- _Request_
Take the line that contains "NJIT’s Jim Engles to Columbia" as the first line and the last line of the records as the end. Please set down everything in that range exactly.

*****

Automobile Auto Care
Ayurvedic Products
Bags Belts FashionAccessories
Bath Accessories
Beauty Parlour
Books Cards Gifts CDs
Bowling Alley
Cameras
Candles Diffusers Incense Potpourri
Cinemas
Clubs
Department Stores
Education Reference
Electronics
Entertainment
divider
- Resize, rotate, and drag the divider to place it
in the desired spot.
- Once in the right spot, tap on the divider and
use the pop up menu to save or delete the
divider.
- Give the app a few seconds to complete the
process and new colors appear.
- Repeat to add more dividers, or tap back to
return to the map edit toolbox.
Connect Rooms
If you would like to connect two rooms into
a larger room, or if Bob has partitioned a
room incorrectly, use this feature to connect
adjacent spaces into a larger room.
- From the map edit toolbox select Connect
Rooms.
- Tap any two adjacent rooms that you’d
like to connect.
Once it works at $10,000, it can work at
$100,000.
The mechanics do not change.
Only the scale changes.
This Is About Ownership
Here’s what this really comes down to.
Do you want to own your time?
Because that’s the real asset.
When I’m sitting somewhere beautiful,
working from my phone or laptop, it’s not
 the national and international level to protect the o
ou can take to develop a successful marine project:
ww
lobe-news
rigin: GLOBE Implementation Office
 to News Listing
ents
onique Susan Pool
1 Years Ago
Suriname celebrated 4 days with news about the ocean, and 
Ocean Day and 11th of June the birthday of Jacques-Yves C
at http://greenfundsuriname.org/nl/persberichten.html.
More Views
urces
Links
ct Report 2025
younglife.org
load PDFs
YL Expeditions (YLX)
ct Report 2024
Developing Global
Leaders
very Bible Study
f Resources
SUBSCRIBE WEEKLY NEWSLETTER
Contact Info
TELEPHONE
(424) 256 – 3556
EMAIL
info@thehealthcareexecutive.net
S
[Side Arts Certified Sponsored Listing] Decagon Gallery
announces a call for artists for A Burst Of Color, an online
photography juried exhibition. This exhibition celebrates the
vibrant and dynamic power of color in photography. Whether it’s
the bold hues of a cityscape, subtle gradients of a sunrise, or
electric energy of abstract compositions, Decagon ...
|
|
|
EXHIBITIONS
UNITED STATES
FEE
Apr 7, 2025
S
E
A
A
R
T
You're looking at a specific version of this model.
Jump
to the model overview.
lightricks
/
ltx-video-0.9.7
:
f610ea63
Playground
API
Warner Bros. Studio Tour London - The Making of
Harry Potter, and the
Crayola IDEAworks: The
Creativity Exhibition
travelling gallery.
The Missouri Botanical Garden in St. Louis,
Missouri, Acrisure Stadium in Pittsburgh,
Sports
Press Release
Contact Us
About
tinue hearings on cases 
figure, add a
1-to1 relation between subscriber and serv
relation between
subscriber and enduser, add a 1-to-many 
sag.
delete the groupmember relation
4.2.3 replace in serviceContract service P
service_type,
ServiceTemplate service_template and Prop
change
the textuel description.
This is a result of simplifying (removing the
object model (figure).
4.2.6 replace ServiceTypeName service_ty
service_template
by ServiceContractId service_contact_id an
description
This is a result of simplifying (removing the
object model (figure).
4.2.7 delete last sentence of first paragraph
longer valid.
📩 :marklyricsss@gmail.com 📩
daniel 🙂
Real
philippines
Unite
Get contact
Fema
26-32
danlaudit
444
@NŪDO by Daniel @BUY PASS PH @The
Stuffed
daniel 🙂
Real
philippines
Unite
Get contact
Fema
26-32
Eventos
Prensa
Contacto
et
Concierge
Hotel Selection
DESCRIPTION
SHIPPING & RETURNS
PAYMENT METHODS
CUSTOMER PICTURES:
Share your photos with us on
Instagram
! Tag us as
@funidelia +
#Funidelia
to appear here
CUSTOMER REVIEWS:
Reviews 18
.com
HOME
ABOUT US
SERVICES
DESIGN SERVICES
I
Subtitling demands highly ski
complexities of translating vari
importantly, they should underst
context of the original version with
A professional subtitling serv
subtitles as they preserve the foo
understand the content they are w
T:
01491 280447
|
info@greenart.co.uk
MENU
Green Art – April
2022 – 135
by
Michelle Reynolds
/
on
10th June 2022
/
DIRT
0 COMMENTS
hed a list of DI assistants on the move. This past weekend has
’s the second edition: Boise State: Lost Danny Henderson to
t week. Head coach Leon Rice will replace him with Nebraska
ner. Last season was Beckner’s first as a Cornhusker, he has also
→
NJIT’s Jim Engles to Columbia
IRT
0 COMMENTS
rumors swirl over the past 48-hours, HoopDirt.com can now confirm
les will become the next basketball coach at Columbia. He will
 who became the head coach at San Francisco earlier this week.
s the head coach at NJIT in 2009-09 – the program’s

*****

- _Result of this task_
NJIT’s Jim Engles to Columbia
IRT
0 COMMENTS
rumors swirl over the past 48-hours, HoopDirt.com can now confirm
les will become the next basketball coach at Columbia. He will
 who became the head coach at San Francisco earlier this week.
s the head coach at NJIT in 2009-09 – the program’s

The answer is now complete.